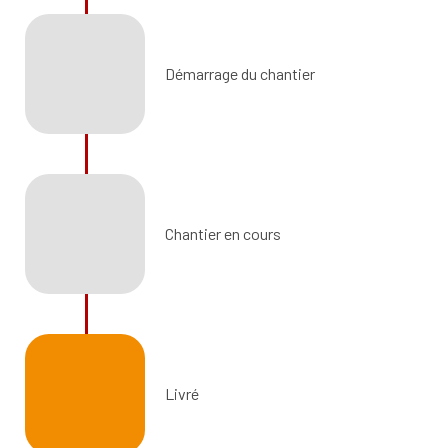
Démarrage du chantier
Chantier en cours
Livré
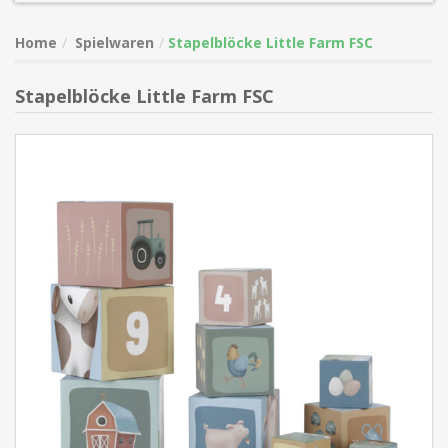
Home
Spielwaren
Stapelblöcke Little Farm FSC
Stapelblöcke Little Farm FSC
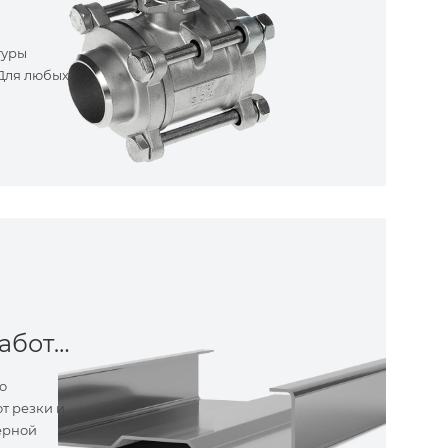
туры
 Для любых
Металлообработка
о
т резки и
ерной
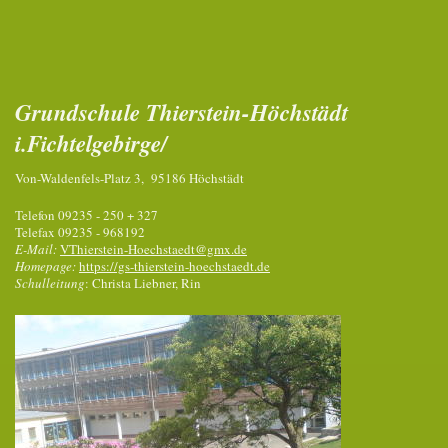
Grundschule Thierstein-Höchstädt
i.Fichtelgebirge/
Von-Waldenfels-Platz 3, 95186 Höchstädt
Telefon 09235 - 250 + 327
Telefax 09235 - 968192
E-Mail:
VThierstein-Hoechstaedt@gmx.de
Homepage:
https://gs-thierstein-hoechstaedt.de
Schulleitung
: Christa Liebner, Rin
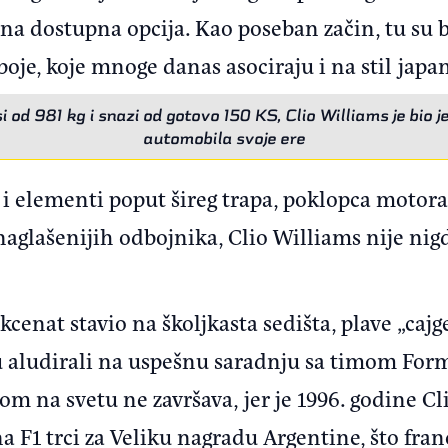
edina dostupna opcija. Kao poseban začin, tu su
boje, koje mnoge danas asociraju i na stil jap
 od 981 kg i snazi od gotovo 150 KS, Clio Williams je bio 
automobila svoje ere
 i elementi poput šireg trapa, poklopca motor
naglašenijih odbojnika, Clio Williams nije ni
kcenat stavio na školjkasta sedišta, plave „cajge
su aludirali na uspešnu saradnju sa timom Form
om na svetu ne završava, jer je 1996. godine Cl
a F1 trci za Veliku nagradu Argentine, što f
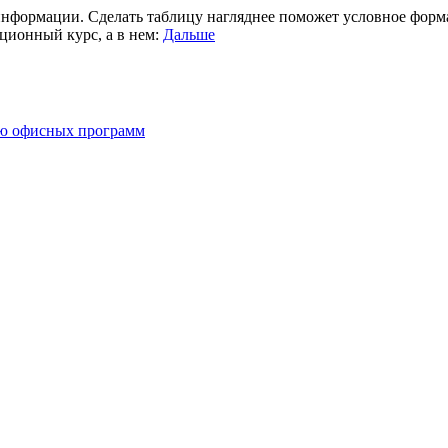
нформации. Сделать таблицу нагляднее поможет условное формат
ционный курс, а в нем:
Дальше
ию офисных программ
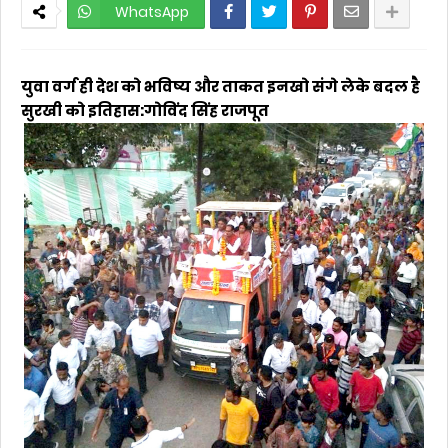
WhatsApp
युवा वर्ग ही देश को भविष्य और ताकत इनखो संगे लेके बदल है
सुरखी को इतिहास:गोविंद सिंह राजपूत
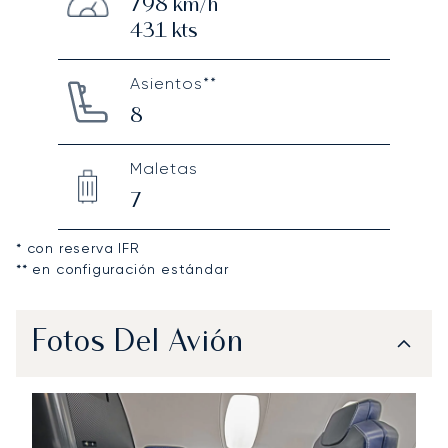
798
km/h
431
kts
Asientos**
8
Maletas
7
* con reserva IFR
** en configuración estándar
Fotos Del Avión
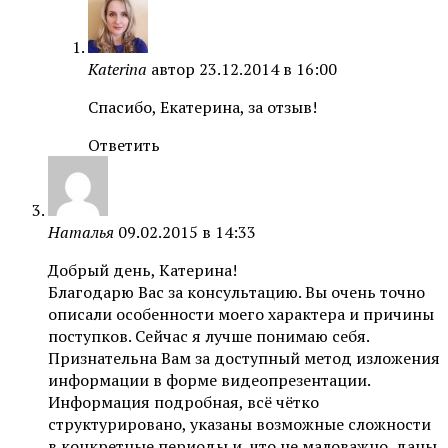
Katerina
автор
23.12.2014 в 16:00
Спасибо, Екатерина, за отзыв!
Ответить
Наталья
09.02.2015 в 14:33
Добрый день, Катерина!
Благодарю Вас за консультацию. Вы очень точно
описали особенности моего характера и причины
поступков. Сейчас я лучше понимаю себя.
Признательна Вам за доступный метод изложения
информации в форме видеопрезентации.
Информация подробная, всё чётко
структурировано, указаны возможные сложности
в конкретные периоды и, что не маловажно, даны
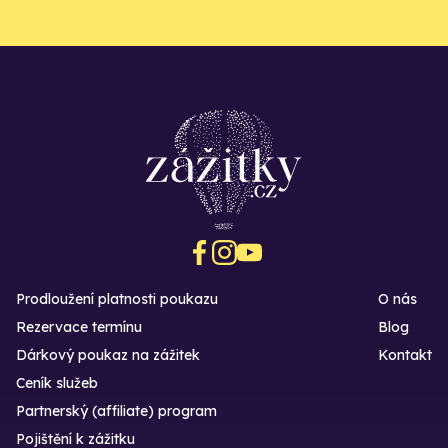
Prodloužení platnosti poukazu
O nás
Rezervace termínu
Blog
Dárkový poukaz na zážitek
Kontakt
Ceník služeb
Partnerský (affiliate) program
Pojištění k zážitku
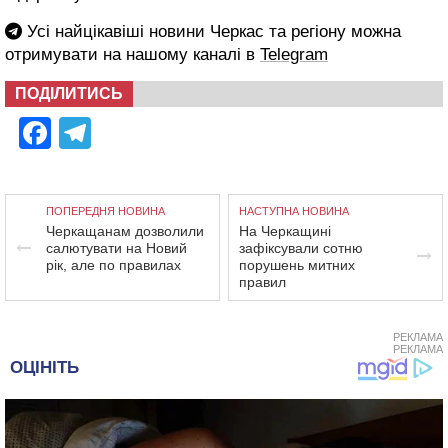
Усі найцікавіші новини Черкас та регіону можна
отримувати на нашому каналі в
Telegram
ПОДІЛИТИСЬ
Facebook
Telegram
ПОПЕРЕДНЯ НОВИНА
НАСТУПНА НОВИНА
Черкащанам дозволили
На Черкащині
салютувати на Новий
зафіксували сотню
рік, але по правилах
порушень митних
правил
РЕКЛАМА
РЕКЛАМА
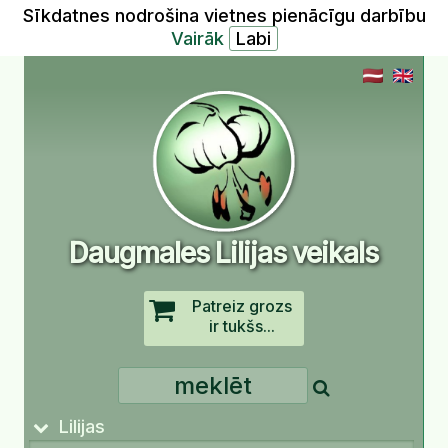
Sīkdatnes nodrošina vietnes pienācīgu darbību
Vairāk
Daugmales Lilijas veikals
Patreiz grozs
ir tukšs...
Lilijas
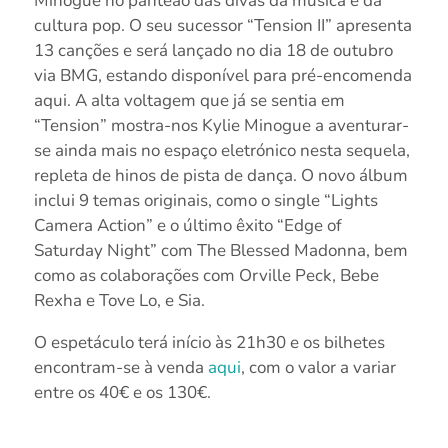
Minogue no panteão das divas da música e da
cultura pop. O seu sucessor “Tension II” apresenta
13 canções e será lançado no dia 18 de outubro
via BMG, estando disponível para pré-encomenda
aqui. A alta voltagem que já se sentia em
“Tension” mostra-nos Kylie Minogue a aventurar-
se ainda mais no espaço eletrónico nesta sequela,
repleta de hinos de pista de dança. O novo álbum
inclui 9 temas originais, como o single “Lights
Camera Action” e o último êxito “Edge of
Saturday Night” com The Blessed Madonna, bem
como as colaborações com Orville Peck, Bebe
Rexha e Tove Lo, e Sia.
O espetáculo terá início às 21h30 e os bilhetes
encontram-se à venda
aqui
, com o valor a variar
entre os 40€ e os 130€.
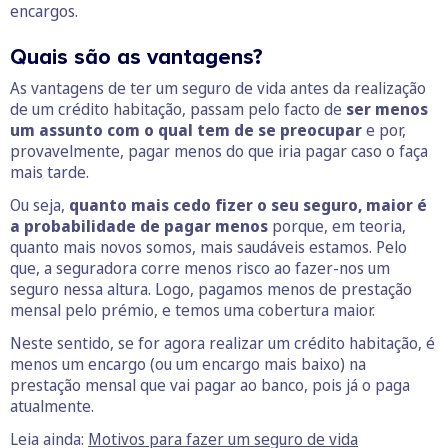
encargos.
Quais são as vantagens?
As vantagens de ter um seguro de vida antes da realização
de um crédito habitação, passam pelo facto de
ser menos
um assunto com o qual tem de se preocupar
e por,
provavelmente, pagar menos do que iria pagar caso o faça
mais tarde.
Ou seja,
quanto mais cedo fizer o seu seguro, maior é
a probabilidade de pagar menos
porque, em teoria,
quanto mais novos somos, mais saudáveis estamos. Pelo
que, a seguradora corre menos risco ao fazer-nos um
seguro nessa altura. Logo, pagamos menos de prestação
mensal pelo prémio, e temos uma cobertura maior.
Neste sentido, se for agora realizar um crédito habitação, é
menos um encargo (ou um encargo mais baixo) na
prestação mensal que vai pagar ao banco, pois já o paga
atualmente.
Leia ainda:
Motivos para fazer um seguro de vida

________________________

Written task: For this exercise, copy each line from the listing above that has the word "maior".

Your solution:
quanto mais cedo fizer o seu seguro, maior é
mensal pelo prémio, e temos uma cobertura maior.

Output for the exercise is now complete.